Ein Gericht in Texas hat eine Klage des Entwicklers des Krypto-Spendendienstes Pharos abgewiesen.

Суд Техаса отклонил иск разработчика сервиса криптопожертвований Pharos

Das Bundesbezirksgericht für den nördlichen Bezirk von Texas hat eine Klage des Krypto-Entwicklers Michael Lewellen abgewiesen, der eine Feststellung begehrte, dass seine Pharos-Software für Spenden an wohltätige Crowdfunding-Kampagnen nicht gegen Gesetze zur Geldübertragung verstößt.

Bezirksrichter Reed O'Connor erklärte, Lewellen habe es nicht geschafft, eine glaubwürdige Bedrohung durch Strafverfolgung nachzuweisen. Das Gericht befand die Bedenken des Bauträgers als hypothetisch und nicht durch staatliche Maßnahmen gestützt.

Das Gericht berief sich in seiner Entscheidung auf ein internes Memorandum des US-Justizministeriums, demzufolge die Behörde nicht beabsichtigt, Kryptobörsen, Mixer und Non-Custodial Wallets für die Handlungen ihrer Nutzer zu belangen. Zuvor hatte Matthew Galeotti, Sprecher des US-Justizministeriums, erklärt, dass Entwickler nicht strafrechtlich für die Erstellung von Softwarecode ohne kriminelle Absicht verantwortlich gemacht werden sollten.

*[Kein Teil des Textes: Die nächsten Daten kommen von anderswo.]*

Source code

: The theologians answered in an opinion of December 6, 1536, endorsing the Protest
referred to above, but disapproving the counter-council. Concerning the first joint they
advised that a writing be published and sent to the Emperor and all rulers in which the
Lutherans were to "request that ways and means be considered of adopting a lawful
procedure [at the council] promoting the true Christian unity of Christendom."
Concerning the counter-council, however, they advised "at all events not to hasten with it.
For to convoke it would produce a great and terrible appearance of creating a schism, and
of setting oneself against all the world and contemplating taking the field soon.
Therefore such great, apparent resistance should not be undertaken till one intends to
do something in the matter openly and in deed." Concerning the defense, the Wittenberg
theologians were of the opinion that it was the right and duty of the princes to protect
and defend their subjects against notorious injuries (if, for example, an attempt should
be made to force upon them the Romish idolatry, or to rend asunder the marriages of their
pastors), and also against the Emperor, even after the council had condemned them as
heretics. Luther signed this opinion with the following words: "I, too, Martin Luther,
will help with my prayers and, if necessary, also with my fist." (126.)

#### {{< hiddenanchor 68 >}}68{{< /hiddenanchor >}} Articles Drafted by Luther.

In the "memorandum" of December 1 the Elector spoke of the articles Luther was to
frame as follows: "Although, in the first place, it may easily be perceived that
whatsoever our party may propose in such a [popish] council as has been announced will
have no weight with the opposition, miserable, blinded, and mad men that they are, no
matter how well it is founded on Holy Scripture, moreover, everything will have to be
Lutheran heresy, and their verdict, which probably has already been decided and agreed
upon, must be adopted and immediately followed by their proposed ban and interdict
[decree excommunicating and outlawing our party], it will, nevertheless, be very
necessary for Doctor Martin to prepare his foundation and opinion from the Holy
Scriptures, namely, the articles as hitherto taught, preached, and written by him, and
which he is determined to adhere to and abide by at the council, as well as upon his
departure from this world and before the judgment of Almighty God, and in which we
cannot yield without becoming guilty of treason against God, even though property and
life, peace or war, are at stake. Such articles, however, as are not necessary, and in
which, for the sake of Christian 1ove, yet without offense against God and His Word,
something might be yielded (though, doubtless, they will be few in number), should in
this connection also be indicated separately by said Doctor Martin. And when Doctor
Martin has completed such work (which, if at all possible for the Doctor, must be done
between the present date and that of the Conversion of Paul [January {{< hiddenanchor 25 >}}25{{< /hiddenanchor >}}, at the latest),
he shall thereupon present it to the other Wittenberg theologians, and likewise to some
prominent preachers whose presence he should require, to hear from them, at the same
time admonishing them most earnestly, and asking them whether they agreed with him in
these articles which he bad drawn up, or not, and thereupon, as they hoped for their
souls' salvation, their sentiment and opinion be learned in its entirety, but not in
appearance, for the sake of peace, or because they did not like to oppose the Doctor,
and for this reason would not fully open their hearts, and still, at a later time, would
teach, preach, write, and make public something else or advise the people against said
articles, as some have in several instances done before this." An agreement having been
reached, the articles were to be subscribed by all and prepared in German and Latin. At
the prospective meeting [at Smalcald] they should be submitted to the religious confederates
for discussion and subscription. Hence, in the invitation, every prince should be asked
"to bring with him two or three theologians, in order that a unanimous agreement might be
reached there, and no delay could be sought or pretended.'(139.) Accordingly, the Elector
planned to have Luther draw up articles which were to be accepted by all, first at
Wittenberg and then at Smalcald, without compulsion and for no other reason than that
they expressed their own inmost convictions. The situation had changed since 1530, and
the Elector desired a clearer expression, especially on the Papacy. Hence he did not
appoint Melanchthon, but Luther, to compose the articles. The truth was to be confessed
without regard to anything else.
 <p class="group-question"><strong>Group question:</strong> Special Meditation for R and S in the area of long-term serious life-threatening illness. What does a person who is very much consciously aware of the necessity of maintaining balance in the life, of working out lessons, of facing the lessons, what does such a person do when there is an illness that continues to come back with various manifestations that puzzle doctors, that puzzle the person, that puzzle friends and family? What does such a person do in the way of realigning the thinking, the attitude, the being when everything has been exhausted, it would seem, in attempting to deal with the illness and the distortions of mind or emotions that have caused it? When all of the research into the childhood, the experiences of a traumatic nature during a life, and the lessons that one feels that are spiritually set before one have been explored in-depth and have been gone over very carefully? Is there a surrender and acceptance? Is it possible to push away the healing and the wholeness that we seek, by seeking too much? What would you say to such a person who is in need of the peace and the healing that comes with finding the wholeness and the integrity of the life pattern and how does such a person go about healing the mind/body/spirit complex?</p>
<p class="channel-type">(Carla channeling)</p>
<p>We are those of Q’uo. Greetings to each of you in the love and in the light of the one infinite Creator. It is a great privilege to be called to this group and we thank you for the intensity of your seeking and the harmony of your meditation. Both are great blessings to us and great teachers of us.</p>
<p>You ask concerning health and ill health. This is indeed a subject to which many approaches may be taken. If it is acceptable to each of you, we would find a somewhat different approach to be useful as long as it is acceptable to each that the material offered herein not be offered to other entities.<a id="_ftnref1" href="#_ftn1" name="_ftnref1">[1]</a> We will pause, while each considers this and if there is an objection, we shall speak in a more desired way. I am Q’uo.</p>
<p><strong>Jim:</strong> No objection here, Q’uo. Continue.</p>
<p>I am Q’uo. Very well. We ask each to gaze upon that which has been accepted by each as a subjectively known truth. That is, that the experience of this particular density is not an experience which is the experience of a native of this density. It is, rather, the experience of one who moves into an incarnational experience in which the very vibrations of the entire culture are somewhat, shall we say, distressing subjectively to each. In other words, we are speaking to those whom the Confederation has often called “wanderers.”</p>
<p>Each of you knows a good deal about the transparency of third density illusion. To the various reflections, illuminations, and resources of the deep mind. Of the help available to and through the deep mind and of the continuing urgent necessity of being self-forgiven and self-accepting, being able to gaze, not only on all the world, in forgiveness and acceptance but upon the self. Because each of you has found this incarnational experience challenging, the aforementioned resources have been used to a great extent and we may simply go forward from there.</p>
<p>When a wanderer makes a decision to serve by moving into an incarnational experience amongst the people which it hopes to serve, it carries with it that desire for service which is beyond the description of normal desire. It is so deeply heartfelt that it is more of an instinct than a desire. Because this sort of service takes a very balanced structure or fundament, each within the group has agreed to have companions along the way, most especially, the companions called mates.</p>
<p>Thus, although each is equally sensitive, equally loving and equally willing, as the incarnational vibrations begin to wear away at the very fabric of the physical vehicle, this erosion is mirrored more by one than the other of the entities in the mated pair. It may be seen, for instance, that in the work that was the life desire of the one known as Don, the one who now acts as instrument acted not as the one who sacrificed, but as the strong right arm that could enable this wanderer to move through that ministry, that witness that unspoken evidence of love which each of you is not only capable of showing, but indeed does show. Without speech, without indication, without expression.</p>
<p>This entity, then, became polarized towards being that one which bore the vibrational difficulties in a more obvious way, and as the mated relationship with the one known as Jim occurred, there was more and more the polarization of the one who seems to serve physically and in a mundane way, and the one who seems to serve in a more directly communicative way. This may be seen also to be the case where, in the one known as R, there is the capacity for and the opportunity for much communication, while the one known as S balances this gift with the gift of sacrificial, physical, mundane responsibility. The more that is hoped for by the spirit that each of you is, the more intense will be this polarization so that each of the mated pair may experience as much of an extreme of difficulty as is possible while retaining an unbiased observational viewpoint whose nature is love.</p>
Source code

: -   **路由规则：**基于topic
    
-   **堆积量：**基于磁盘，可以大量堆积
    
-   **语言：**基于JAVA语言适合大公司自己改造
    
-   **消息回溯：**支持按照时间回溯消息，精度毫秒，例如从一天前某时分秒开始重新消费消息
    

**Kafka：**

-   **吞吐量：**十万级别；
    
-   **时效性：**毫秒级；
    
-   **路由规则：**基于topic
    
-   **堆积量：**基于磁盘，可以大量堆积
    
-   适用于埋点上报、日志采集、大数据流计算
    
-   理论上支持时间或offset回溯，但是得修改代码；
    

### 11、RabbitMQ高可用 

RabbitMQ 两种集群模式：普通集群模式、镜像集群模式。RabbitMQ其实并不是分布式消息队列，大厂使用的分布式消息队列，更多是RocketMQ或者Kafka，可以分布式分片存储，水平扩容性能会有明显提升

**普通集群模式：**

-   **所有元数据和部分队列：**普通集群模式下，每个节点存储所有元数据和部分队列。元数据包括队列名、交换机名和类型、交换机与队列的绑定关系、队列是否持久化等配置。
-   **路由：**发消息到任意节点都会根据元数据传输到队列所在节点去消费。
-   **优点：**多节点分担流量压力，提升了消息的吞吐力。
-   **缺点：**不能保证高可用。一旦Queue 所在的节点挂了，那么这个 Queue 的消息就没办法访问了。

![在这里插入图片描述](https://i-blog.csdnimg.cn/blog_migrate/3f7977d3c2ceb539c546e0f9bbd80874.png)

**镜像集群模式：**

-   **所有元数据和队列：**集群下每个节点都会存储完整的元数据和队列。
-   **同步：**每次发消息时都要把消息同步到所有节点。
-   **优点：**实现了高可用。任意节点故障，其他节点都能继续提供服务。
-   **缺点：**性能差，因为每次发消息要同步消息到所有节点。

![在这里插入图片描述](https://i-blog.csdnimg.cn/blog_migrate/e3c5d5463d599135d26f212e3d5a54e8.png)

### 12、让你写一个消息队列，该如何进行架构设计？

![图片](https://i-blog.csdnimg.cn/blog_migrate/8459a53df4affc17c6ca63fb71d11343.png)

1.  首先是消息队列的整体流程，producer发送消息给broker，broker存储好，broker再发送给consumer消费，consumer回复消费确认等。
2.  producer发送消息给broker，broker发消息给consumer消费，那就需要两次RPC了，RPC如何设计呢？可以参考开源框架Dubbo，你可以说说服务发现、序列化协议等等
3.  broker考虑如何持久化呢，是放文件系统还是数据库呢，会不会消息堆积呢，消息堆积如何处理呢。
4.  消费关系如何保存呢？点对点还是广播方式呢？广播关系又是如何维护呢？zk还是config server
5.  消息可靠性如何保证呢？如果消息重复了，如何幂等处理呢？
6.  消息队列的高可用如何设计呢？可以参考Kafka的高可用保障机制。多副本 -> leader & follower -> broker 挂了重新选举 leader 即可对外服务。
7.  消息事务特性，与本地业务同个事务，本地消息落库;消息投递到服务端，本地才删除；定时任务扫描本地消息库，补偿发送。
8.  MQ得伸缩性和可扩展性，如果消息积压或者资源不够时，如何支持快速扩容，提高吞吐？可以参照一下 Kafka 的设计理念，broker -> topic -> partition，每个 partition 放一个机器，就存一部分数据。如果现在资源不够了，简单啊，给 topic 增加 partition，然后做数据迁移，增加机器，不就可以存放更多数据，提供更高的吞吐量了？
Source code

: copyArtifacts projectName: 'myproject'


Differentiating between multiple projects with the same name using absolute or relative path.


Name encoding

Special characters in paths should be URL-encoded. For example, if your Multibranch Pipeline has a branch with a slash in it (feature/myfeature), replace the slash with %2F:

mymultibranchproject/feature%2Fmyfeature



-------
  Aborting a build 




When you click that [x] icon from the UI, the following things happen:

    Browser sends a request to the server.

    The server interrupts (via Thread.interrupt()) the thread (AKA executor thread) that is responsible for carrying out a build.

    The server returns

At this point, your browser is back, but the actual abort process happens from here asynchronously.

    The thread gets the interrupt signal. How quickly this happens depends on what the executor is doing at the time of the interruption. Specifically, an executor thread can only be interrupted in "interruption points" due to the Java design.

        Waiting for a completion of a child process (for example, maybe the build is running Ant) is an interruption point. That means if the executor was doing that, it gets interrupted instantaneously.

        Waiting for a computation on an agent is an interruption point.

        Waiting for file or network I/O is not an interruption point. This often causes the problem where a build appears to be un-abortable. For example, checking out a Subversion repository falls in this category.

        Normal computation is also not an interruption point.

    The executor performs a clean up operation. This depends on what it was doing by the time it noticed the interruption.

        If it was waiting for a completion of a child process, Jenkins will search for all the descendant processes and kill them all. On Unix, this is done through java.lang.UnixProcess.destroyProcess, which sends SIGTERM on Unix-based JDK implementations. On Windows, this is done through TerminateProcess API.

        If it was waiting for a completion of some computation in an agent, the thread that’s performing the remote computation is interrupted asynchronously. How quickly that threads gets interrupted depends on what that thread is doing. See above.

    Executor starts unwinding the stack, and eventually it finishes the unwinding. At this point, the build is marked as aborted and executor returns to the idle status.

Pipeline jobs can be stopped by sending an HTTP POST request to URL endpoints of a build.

Lewellen erklärte, dass das Memorandum des Justizministeriums im Gegensatz zu einem Gerichtsurteil keine Rechtssicherheit biete. Er äußerte zudem seine Enttäuschung darüber, dass ihm das Gericht keinen Rechtsschutz gewährt habe. Als Beispiele nannte er die Fälle des Entwicklers des Krypto-Mixers Tornado Cash, Roman Shtorm, sowie der Gründer der Bitcoin-Wallet Samourai Wallet, Keonne Rodriguez und William Hill, die wegen des Betriebs eines nicht lizenzierten Geldtransfergeschäfts verurteilt wurden.

Der Richter stellte fest, dass es in den Fällen Tornado Cash und Samourai Wallet im Kern um Geldwäsche ging, während es in Lewellens Fall um einen möglichen Verstoß gegen Geldtransfergesetze ging. Der Bauträger selbst beteuert zudem, nicht an der vorsätzlichen Überweisung illegal erlangter Gelder beteiligt gewesen zu sein. Das Gericht sah keine unmittelbare Strafverfolgungsgefahr und wies die Klage ab. Lewellen kann sie nach einer Überarbeitung erneut einreichen.

Peter Van Valkenburgh, Geschäftsführer der Verbraucherschutzorganisation Coin Center, erklärte, das Memorandum des Justizministeriums biete angesichts des Ausgangs des Samourai-Wallet-Falls keinen ausreichenden Schutz für Entwickler. Er forderte den Kongress auf, einen im Januar von der Senatorin Cynthia Lummis aus Wyoming eingebrachten Gesetzentwurf zur Blockchain-Regulierung zu verabschieden. Dieser sieht vor, dass Entwickler und Anbieter von Software ohne Verwahrung von Kundengeldern, die diese nicht kontrollieren, von den Gesetzen zur Geldtransferregulierung ausgenommen sind.

Zuvor hatte die US-Staatsanwaltschaft eine Wiederaufnahme des Verfahrens gegen Roman Shtorm wegen Geldwäsche und Verstoßes gegen Sanktionen beantragt.